Ганс подхватил меня на руки и, по старой памяти, хотел, очевидно, подбросить вверх, но тотчас, крякнув натужно, опустил на землю, сказал удивленно:

— О-о, какой ты стал… Тяжелый. Какой взрослый…

Да, это верно. Я и впрямь успел повзрослеть, покуда он был в отъезде. Ведь прошло сколько времени!

Вот прошло столько времени, а когда у ворот аэропорта мы сели в такси, в черную «эмку», — мама Галя и Ганс расположились на заднем сиденье, я сел рядом с шофером, а чемоданы запихали в багажник, — И машина легко тронулась с места, и через несколько минут она уже неслась на пределе по загородному шоссе, от аэродрома к городу, и, размазываясь от скорости, мчались за окошками назад, в противоположную сторону, подступившие к самой дороге молодые деревья, то ли акации, то ли рябины, не разберешь на ходу, и, казалось бы, вот сейчас, после такой долгой разлуки, оставшись наедине, — шофер нас не знает, он не в счет, — казалось бы, сейчас бы и заговорить, затараторить без умолку, выкладывая новости, расспрашивая, отвечая… А вместо этого мы все молчали. Лишь прислушивались к скорости летящей по шоссе машины.

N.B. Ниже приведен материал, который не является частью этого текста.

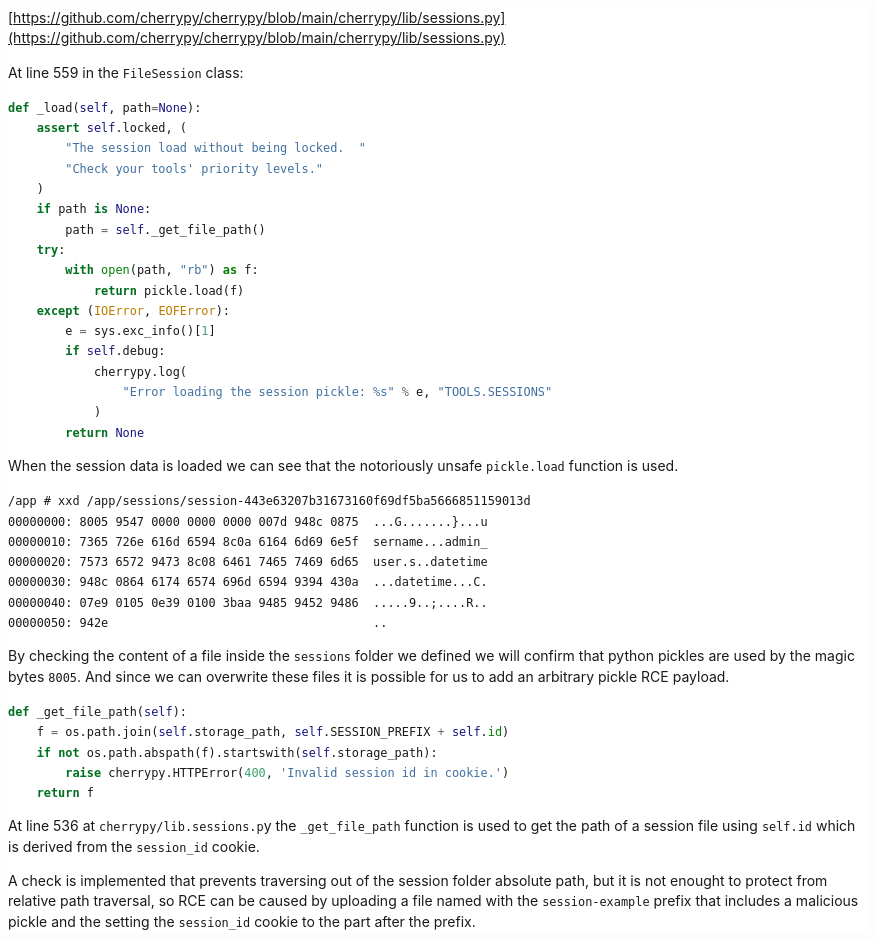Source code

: [https://github.com/cherrypy/cherrypy/blob/main/cherrypy/lib/sessions.py](https://github.com/cherrypy/cherrypy/blob/main/cherrypy/lib/sessions.py)

At line 559 in the `FileSession` class:

```py
def _load(self, path=None):
    assert self.locked, (
        "The session load without being locked.  "
        "Check your tools' priority levels."
    )
    if path is None:
        path = self._get_file_path()
    try:
        with open(path, "rb") as f:
            return pickle.load(f)
    except (IOError, EOFError):
        e = sys.exc_info()[1]
        if self.debug:
            cherrypy.log(
                "Error loading the session pickle: %s" % e, "TOOLS.SESSIONS"
            )
        return None
```

When the session data is loaded we can see that the notoriously unsafe `pickle.load` function is used.

```
/app # xxd /app/sessions/session-443e63207b31673160f69df5ba5666851159013d
00000000: 8005 9547 0000 0000 0000 007d 948c 0875  ...G.......}...u
00000010: 7365 726e 616d 6594 8c0a 6164 6d69 6e5f  sername...admin_
00000020: 7573 6572 9473 8c08 6461 7465 7469 6d65  user.s..datetime
00000030: 948c 0864 6174 6574 696d 6594 9394 430a  ...datetime...C.
00000040: 07e9 0105 0e39 0100 3baa 9485 9452 9486  .....9..;....R..
00000050: 942e                                     ..
```

By checking the content of a file inside the `sessions` folder we defined we will confirm that python pickles are used by the magic bytes `8005`. And since we can overwrite these files it is possible for us to add an arbitrary pickle RCE payload.

```py
def _get_file_path(self):
    f = os.path.join(self.storage_path, self.SESSION_PREFIX + self.id)
    if not os.path.abspath(f).startswith(self.storage_path):
        raise cherrypy.HTTPError(400, 'Invalid session id in cookie.')
    return f
```

At line 536 at `cherrypy/lib.sessions.p`y the `_get_file_path` function is used to get the path of a session file using `self.id` which is derived from the `session_id` cookie.

A check is implemented that prevents traversing out of the session folder absolute path, but it is not enought to protect from relative path traversal, so RCE can be caused by uploading a file named with the `session-example` prefix that includes a malicious pickle and the setting the `session_id` cookie to the part after the prefix.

— Что же ты не рассказываешь? — первой не вытерпела Ма. — Рассказывай.

— Я… — тихо отозвался Ганс. — Знаете… пока я ехал к вам… Я так долго ехал… И все рассказывал вам, каждый день рассказывал… И теперь… — Он вдруг рассмеялся. — Теперь мне уже нечего рассказывать.

Я прямо-таки поразился, услышав эти слова. Не тому, что после такого долгого отсутствия ему, Гансу, нечего нам рассказать. А тому, как он это произнес. То есть я еще не слыхал, чтобы наш Ганс Мюллер так здорово, так уверенно и чисто изъяснялся по-русски. Безо всякого акцента. Безо всяких уморительных падежей, которые умеют изобретать одни лишь иностранцы. Я сейчас услышал натуральную русскую речь. Как будто этот человек был не там, где он был, а, скажем, в Рязани, где специально в течение столь долгого срока обучался русскому языку.

Ма тоже обратила на это внимание.

— Как ты стал хорошо говорить, — удивилась она. Ганс опять рассмеялся. Но не стал тут же объяснять, где и каким образом обучался он русской речи.